Document section:
Thursday, May 22, 2003

i have no clue what i'm writing.....
i guess i've become an introvert. i no longer permit myself to talk....to speak...to express.
i long to write all my thoughts on line......as if i cannot speak....as if i cannot express....
i don't hear or listen n e more....
i am just here why?!?!? because i am not permitted to die
i've never had such a strong urge to go over dose myself with medicated drugs.
sighs......
my parents say i'm cold....am i dat cold person?!?!? am i?!?!
i do noe who i am, and to myself....i do not consider myself cold. i guess my parents expect more to meh..
expectations.....why do we haveta have em???
this world is full of hate and a lack of love.....why should i add to the amount of hate out there in the ocean of the world??

How to complete this task: Rewrite the part of the blog entry starting at "i am just here" and ending at "more to meh..", putting "friends" wherever "parents" appears. The listing that comes next has no connection to the blog entry.

Collected material:
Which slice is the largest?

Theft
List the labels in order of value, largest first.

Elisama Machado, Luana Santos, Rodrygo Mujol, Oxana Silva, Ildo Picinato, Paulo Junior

Written answer:
i am just here why?!?!? because i am not permitted to die
i've never had such a strong urge to go over dose myself with medicated drugs.
sighs......
my friends say i'm cold....am i dat cold person?!?!? am i?!?!
i do noe who i am, and to myself....i do not consider myself cold. i guess my friends expect more to meh..